When I need to know the number of rows containing more than n duplicates for certain colulmn c, I can do it like this:

WITH duplicateRows AS (
    SELECT COUNT(1)
    FROM [table]
    GROUP BY c
    HAVING COUNT(1) > n
) SELECT COUNT(1) FROM duplicateRows

This leads to an unwanted behaviour: SQL Server counts all rows grouped by i, which (when no index is on this table) leads to horrible performance.

However, when altering the script such that SQL Server doesn't have to count all the rows doesn't solve the problem:

WITH duplicateRows AS (
    SELECT 1
    FROM [table]
    GROUP BY c
    HAVING COUNT(1) > n
) SELECT COUNT(1) FROM duplicateRows

Although SQL Server now in theory can stop counting after n + 1, it leads to the same query plan and query cost.

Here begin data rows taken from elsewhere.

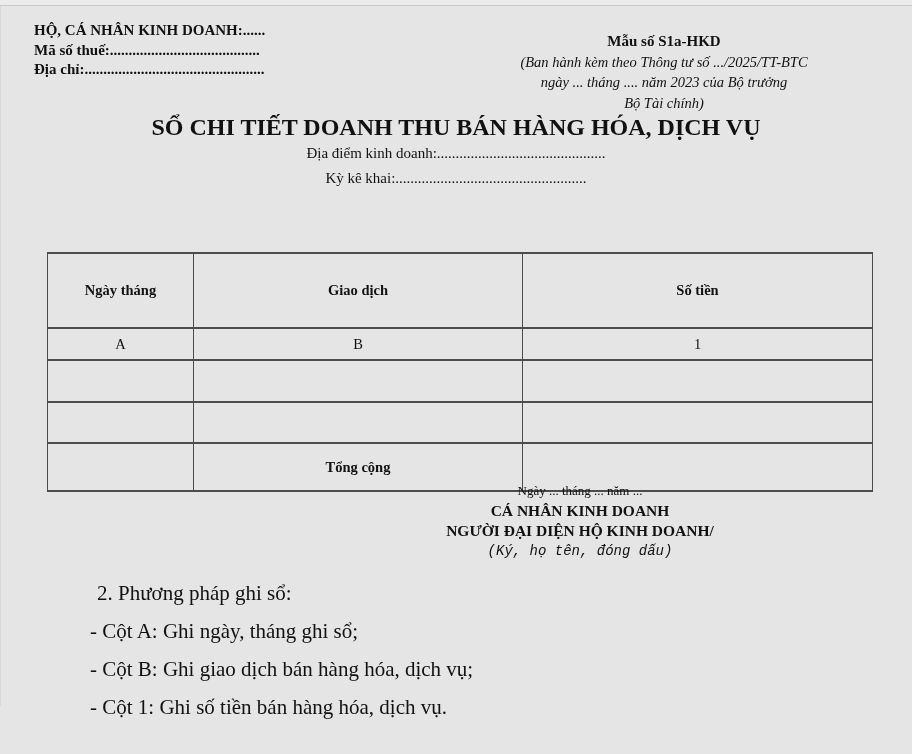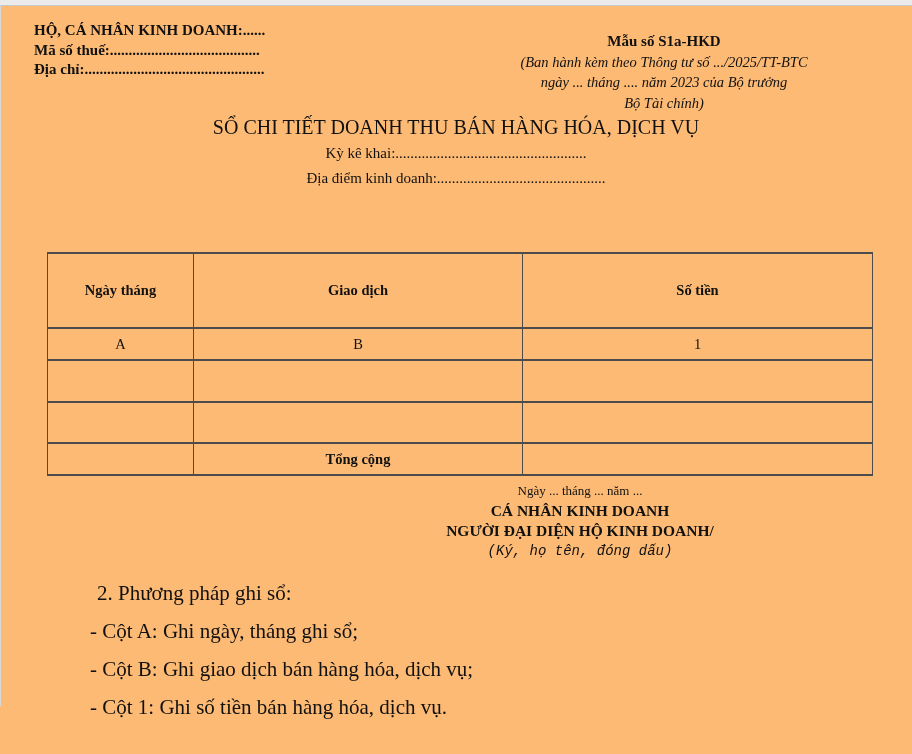--- a/index.html
+++ b/index.html
@@ -6,7 +6,7 @@
   .page {
     position:relative;
     width:912px; height:754px;
-    background:#fdba74;
+    background:#e5e5e5;
     font-family:"Liberation Serif", serif;
     color:#111111;
     overflow:hidden;

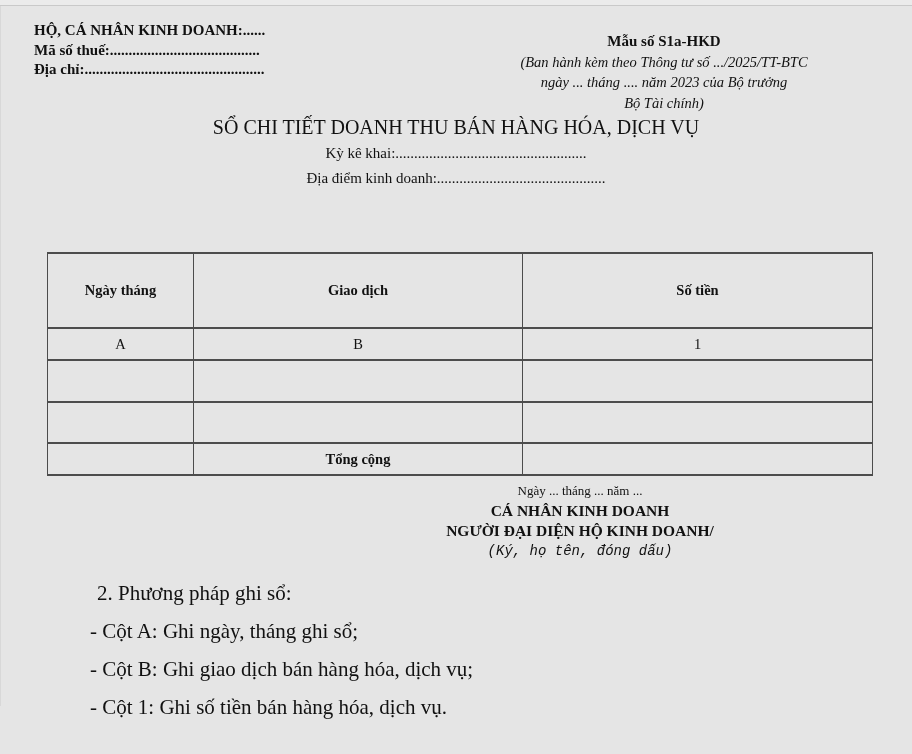--- a/index.html
+++ b/index.html
@@ -35,7 +35,7 @@
   .title-block {
     position:absolute; left:0; top:114px; width:912px; text-align:center;
   }
-  .doc-title { font-size:20px; font-weight:normal; line-height:27px; }
+  .doc-title { font-size:24px; font-weight:bold; line-height:27px; }
   .title-sub { font-size:15px; line-height:25px; }
   
   table.rev-table {

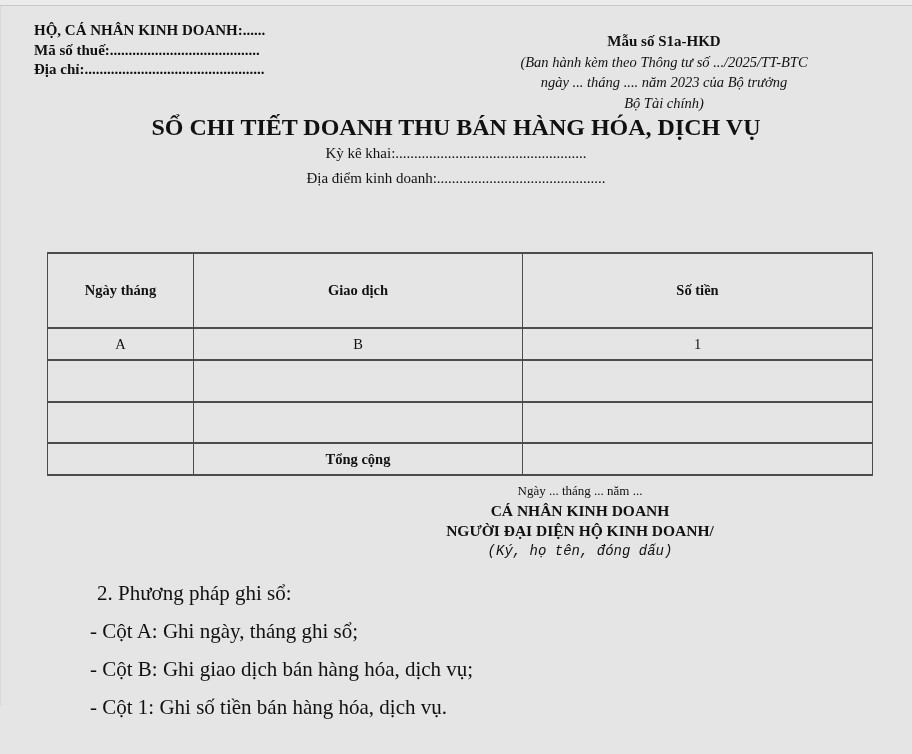--- a/index.html
+++ b/index.html
@@ -92,8 +92,8 @@
 
   <div class="title-block">
     <div class="doc-title">SỔ CHI TIẾT DOANH THU BÁN HÀNG HÓA, DỊCH VỤ</div>
+    <div class="title-sub">Địa điểm kinh doanh:.............................................</div>
     <div class="title-sub">Kỳ kê khai:...................................................</div>
-    <div class="title-sub">Địa điểm kinh doanh:.............................................</div>
   </div>
 
   <table class="rev-table">

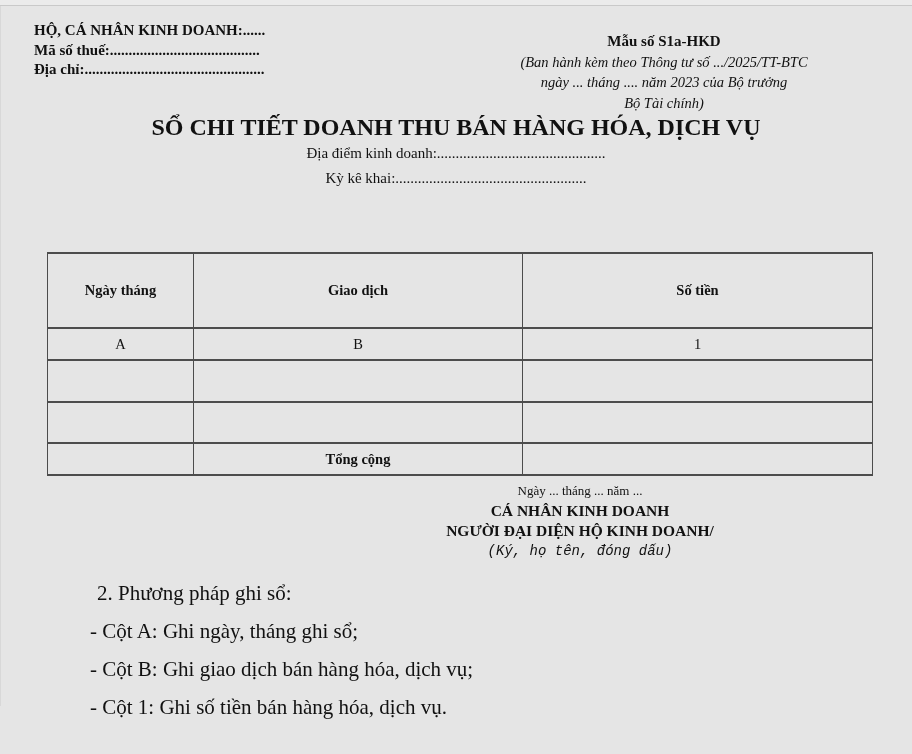--- a/index.html
+++ b/index.html
@@ -53,7 +53,7 @@
   tr.r-code  { height:32px; }
   tr.r-blank1{ height:42px; }
   tr.r-blank2{ height:41px; }
-  tr.r-total { height:32px; }
+  tr.r-total { height:48px; }
   
   .signature-block {
     position:absolute; left:370px; top:481px; width:420px;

Of course, the reason is that the GROUP BY really introduces the cost, not the counting. But I'm not at all interested in the numbers. Is there another option to speed up the counting of duplicate rows, on a table without indexes?

Answer 1

The greatest two costs in your query are the re-ordering for the GROUP BY (due to lack of appropriate index) and the fact that you're scanning the whole table.

Unfortunately, to identify duplicates, re-ordering the whole table is the cheapest option.

You may get a benefit from the following change, but I highly doubt it would be significant, as I'd expect the execution plan to involve a sort again anyway.

WITH
  sequenced_data AS
(
  SELECT
    ROW_NUMBER() OVER (PARTITION BY fieldC) AS sequence_id
  FROM
    yourTable
)
SELECT
  COUNT(*)
FROM
  sequenced_data
WHERE
  sequence_id = (n+1)

Assumes SQLServer2005+